Food for Thought


Title cards for Travel Channel’s food-focused shows. Photo credit: Travel Channel.

Clostridium botulinum—or more specifically, the botulism toxin it produces—will kill you. Botulism triggers paralysis; first arresting your extremities, before seizing your respiratory system and effectively asphyxiating you. I took Food Science 101 in college under the false assumption that it would be easy. Each lesson was like watching Investigation Discovery, only the killers weren’t Wives with Knives or Evil Twins, they were listeria, E. coli, and salmonella. For most people, food safety concern begins and ends with a cursory glance at a use-by date. Water treatment has washed cholera from our minds.

Far from being afraid, modern society is obsessed with food. Instagram hosts hundreds of thousands of in memoriam photos of dinners gone too soon. I’m pretty sure Yelp exists solely as weapon of emotional blackmail over restaurateurs. Food is shared among our social media plates, but it’s also consumed on TV. Between Food Network, Cooking Channel, daily Ramsay’s Kitchen Nightmares marathons on BBC America, The Taste, and every other MSG-fueled grab for our attention, we should be full. Somehow there’s room for more. Travel Channel, despite seemingly devoting itself to the subject of travel, has devolved into a veritable smörgåsbord of food programming.

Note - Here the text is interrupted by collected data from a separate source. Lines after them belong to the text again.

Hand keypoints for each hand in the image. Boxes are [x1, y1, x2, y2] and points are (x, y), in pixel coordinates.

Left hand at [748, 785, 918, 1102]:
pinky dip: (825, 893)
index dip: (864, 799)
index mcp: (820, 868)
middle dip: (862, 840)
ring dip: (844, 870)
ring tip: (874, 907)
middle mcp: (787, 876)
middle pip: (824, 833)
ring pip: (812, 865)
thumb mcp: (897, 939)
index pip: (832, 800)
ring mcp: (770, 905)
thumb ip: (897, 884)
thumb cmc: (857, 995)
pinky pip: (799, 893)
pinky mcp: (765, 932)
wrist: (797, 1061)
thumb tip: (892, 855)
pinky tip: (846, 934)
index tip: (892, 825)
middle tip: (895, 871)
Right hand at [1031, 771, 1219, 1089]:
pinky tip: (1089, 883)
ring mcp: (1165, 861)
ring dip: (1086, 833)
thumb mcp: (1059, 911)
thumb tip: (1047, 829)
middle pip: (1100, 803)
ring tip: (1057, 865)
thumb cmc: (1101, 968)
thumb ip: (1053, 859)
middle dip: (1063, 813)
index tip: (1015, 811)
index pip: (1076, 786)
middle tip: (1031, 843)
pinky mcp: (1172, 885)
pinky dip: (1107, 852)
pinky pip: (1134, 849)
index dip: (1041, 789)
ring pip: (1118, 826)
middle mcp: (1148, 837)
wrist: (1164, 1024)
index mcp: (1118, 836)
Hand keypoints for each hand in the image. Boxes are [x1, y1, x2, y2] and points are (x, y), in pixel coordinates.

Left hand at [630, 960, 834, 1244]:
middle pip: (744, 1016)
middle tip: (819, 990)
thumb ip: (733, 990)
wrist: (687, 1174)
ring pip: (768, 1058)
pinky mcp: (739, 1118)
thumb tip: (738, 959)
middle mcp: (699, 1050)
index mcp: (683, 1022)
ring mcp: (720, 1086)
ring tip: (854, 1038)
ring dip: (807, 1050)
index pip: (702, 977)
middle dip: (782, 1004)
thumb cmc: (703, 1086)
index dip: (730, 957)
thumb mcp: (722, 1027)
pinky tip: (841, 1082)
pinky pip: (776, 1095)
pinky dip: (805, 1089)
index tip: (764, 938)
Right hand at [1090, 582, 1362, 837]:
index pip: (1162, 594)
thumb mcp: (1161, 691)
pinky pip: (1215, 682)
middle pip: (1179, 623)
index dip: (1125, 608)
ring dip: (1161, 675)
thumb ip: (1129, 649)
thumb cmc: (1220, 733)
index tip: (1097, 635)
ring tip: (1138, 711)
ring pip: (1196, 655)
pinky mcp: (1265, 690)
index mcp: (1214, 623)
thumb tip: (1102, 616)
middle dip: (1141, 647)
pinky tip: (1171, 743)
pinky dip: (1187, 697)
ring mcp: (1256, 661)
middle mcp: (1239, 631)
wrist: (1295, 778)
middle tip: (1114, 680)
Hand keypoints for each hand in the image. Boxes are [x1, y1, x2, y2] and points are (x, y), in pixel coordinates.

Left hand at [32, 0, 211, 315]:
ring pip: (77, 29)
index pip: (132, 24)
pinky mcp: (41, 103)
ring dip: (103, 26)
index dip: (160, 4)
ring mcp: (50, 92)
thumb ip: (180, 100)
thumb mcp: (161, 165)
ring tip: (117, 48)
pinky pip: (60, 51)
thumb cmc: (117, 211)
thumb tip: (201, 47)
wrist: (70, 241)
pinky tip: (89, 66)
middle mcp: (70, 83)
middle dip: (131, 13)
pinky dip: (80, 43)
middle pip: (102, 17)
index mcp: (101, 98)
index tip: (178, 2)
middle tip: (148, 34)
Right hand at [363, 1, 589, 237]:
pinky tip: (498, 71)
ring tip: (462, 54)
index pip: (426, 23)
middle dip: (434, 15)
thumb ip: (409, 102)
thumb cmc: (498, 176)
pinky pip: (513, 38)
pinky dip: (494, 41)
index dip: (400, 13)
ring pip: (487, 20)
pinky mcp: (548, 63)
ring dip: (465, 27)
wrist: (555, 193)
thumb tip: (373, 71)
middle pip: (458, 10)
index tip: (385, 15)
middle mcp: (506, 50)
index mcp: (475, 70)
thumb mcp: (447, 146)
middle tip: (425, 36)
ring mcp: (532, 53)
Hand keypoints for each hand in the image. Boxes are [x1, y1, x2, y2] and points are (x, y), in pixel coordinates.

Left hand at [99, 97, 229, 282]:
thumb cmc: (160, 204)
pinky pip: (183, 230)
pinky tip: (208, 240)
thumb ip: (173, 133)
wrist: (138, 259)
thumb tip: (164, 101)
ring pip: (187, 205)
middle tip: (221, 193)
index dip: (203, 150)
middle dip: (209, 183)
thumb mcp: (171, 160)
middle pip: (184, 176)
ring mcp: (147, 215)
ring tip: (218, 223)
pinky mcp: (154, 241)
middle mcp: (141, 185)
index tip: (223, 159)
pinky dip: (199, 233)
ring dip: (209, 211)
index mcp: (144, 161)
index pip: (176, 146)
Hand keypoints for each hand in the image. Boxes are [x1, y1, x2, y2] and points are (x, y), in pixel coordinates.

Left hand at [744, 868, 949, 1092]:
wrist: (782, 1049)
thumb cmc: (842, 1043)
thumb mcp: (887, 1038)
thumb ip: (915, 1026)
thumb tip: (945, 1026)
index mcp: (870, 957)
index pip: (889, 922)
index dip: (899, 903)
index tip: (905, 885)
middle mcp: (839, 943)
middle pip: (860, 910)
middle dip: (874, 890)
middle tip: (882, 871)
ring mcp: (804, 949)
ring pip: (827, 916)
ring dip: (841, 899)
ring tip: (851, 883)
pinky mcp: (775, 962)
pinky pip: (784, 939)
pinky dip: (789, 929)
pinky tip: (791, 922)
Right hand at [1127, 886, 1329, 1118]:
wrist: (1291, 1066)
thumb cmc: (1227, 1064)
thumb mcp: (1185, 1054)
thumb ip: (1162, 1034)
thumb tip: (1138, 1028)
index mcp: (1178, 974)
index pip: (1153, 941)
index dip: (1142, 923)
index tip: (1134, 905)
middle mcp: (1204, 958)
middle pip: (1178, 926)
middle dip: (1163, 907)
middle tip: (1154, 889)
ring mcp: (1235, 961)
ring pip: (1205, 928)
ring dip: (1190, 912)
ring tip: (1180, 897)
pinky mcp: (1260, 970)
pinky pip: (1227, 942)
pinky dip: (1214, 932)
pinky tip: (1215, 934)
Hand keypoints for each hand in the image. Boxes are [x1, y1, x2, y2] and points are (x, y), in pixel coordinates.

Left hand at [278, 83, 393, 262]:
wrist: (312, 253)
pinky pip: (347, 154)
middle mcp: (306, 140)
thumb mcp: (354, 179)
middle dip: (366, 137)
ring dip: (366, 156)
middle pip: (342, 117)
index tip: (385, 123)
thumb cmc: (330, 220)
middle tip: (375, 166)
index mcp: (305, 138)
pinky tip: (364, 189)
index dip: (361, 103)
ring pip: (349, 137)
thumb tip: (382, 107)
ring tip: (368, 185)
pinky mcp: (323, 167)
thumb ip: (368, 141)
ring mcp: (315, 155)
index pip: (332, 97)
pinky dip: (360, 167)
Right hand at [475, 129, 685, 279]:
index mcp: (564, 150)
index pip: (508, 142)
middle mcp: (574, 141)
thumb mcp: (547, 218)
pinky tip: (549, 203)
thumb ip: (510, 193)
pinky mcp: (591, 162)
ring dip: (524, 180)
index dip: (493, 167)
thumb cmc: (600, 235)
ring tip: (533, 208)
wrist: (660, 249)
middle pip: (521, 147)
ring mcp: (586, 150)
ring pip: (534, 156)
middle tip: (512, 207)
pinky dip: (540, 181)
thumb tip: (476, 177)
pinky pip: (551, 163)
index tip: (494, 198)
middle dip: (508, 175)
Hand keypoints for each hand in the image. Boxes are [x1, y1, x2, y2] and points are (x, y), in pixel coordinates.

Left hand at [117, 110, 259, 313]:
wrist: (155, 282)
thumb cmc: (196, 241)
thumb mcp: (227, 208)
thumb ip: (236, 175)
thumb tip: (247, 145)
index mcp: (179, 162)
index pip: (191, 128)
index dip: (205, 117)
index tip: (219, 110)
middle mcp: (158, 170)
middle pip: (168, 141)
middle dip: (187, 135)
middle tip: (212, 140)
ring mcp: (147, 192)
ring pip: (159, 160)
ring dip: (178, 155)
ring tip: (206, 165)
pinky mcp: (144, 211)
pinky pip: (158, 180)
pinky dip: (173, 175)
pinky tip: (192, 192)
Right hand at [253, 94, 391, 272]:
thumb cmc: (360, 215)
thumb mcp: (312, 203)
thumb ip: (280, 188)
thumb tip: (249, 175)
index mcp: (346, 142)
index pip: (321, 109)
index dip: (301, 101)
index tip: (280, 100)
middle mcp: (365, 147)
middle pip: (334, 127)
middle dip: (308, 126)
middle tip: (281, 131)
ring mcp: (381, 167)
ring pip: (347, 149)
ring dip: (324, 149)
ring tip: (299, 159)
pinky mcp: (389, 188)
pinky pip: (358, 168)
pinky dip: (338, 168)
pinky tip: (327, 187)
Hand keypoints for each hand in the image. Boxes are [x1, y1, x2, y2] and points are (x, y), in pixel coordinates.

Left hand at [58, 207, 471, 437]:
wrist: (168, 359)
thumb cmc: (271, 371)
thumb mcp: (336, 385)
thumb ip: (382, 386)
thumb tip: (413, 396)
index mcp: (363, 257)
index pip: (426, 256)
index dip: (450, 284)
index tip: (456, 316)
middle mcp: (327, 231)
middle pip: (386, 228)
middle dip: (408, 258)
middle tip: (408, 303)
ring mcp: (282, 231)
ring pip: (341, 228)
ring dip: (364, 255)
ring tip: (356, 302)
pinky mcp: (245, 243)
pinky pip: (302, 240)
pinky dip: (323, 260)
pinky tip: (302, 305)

I understand that food can be wonderful and terrible, sometimes simultaneously, as in the case of deep fried lemonade. Food is colorful and varied, and in some ways serves as a metaphor for the people who eat it. We are what we eat. Eating is often a shared experience, a way to bring people together and forge connections. Cuisine is intrinsically linked to culture, yet it is only a fragment of a nation’s identity. Entomophagy, the human consumption of insects as food, fascinates those of us who would much sooner run from a bug than put it in our mouths. Though insects are eaten on every continent, we cling to the narrative that the practice is unique to places like Thailand. We satisfy ourselves with this glimpse into their culture, the Bizarre Foods they eat. I wish Travel Channel would live up to its name, but food is easy, right?